Tax & Accounting Blog

Information Reporting on Form 1042-S, A New Challenge for Accounts Payable – Part 10: Exemption Codes

1099, ONESOURCE, Tax Information Reporting, TIN Compliance, W-8 & W-9 Foreign Reporting, Withholding Management August 23, 2012

Exemption Codes indicate the reason that taxes were not withheld on the gross income being reported. Exemption Codes typically used for payments to foreign vendors are 00, 01, 02, 03, and 04. Code 00 in the Exemption Code field indicates the gross income was subject to NRA withholding. Exemption Code 00 is also used to indicate that the gross income was subject to tax withholding at a reduced rate under an income tax treaty claim (discussed below).

Code 01. In some situations, the Exemption Code also indicates whether the recipient has a U.S. tax return filing obligation. For example, a corporation with income exempt from withholding because the income is effectively connected to a U.S. trade or business (Code 01) has a Form 1120-F filing obligation. The gross income reported is reduced by allowable deductions and subject toU.S. tax on a net basis.

Code 02. Exemption Code 02 indicates an exemption from tax under an Internal Revenue Code section (except for portfolio income which is indicated by Income Code 05). Exemption Code 02 is also used to indicate income exempt from withholding but not exempt from tax, because there is no current Exemption Code available for this situation. Income exempt from withholding includes U.S. AID per diem amounts paid for subsistence and forgiveness of indebtedness income in a nonrelated party situation. Per diem payments are typically small amounts, frequently less than the personal exemption amount, in which case no tax is lost if no tax return is filed. Many organizations dealing with recipients of these amounts are aware that these individuals must submit tax returns and set up programs to ensure that the returns are prepared for the recipients. The recipient of forgiveness of indebtedness income might believe based on the Exemption Code description that the amount is “exempt from tax” and not file a tax return and pay the tax owed. Some of these reported amounts could be significant.

Code 03. The IRS has provided Exemption Code 03 for foreign-source income for payers who wish to use such reporting for internal control purposes. Recipients of income under Exemption Code 03 have no U.S. tax return filing obligation unless the recipient is a U.S. person such as a resident alien individual based on a tax return election. Records with Exemption Code 03 could be included in the information exchange with the recipient’s country of residence where the income might be subject to tax, however.
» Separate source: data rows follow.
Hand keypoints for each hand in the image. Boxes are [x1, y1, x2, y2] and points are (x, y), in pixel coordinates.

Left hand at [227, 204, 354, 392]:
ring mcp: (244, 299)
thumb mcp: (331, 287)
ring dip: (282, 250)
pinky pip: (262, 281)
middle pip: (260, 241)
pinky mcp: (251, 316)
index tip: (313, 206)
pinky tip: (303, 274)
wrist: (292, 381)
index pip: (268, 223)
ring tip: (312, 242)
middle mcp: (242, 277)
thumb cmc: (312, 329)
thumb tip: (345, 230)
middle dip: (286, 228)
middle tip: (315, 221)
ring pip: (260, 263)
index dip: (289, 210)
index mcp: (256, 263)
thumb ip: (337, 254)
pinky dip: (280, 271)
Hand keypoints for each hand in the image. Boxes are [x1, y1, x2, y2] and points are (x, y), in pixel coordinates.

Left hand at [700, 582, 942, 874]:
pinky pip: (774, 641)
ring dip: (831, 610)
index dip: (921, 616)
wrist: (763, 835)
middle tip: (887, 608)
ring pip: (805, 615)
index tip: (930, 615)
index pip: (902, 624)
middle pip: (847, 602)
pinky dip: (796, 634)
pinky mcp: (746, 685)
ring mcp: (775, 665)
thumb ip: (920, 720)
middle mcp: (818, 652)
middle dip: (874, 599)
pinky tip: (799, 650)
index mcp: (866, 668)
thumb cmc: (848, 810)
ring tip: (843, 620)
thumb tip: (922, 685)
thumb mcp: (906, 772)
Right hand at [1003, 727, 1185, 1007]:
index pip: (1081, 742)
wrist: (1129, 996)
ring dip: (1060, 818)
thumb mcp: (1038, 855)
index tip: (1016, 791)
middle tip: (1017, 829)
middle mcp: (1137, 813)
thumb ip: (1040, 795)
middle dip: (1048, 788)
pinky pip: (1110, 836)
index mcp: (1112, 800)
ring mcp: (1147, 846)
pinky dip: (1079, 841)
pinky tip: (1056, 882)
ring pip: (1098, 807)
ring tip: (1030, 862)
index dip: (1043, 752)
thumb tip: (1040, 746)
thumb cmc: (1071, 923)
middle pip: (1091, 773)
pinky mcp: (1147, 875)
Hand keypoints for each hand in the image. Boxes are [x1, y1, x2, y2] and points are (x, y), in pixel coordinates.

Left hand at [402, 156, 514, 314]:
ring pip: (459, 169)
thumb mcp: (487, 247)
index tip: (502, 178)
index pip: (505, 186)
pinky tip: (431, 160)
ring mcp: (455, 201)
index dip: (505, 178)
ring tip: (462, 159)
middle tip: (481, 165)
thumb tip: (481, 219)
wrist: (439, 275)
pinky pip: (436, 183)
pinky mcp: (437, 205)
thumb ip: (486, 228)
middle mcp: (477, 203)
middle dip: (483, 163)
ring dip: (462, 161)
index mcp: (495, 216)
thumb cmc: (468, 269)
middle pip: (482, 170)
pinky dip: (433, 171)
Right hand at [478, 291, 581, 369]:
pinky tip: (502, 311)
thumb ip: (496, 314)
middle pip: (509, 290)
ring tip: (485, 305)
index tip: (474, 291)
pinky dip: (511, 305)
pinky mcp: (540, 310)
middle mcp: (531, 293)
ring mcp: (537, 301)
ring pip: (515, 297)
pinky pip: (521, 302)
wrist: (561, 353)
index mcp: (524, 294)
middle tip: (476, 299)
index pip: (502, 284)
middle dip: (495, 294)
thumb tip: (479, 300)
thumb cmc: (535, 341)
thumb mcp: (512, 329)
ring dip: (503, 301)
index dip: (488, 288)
Code 04. Records reporting treaty-exempt income could have one of two codes: Exemption Code 04, which was only valid if the tax rate was 00.00 or Code 00 indicating the income was subject to withholding (albeit at a reduced treaty rate).

Whether a foreign vendor with treaty-exempt income has a tax return filing obligation depends on whether the income is ECI or not. As mentioned above, a tax return is due if the income is ECI even if all of the income is exempt under an income tax treaty. No tax return is due for FDAPI on which the correct amount of tax, including reductions under an income tax treaty, has been withheld. As explained above, ECI and FDAPI are not identifiable when the Income Code is 50. This is the case for rents on tangible personal property because of their disparate treatment by tax treaties. Some recipients will have a tax return due because the rents were exempt from tax as business profits (ECI) while others will have no tax return due because the rents were FDAPI subject to a reduced rate, or elimination, of withholding under either a Royalties Article or an Other Income Article of the applicable treaty. This confusion could be resolved by implementing a different Exemption Code for treaty-exempt ECI.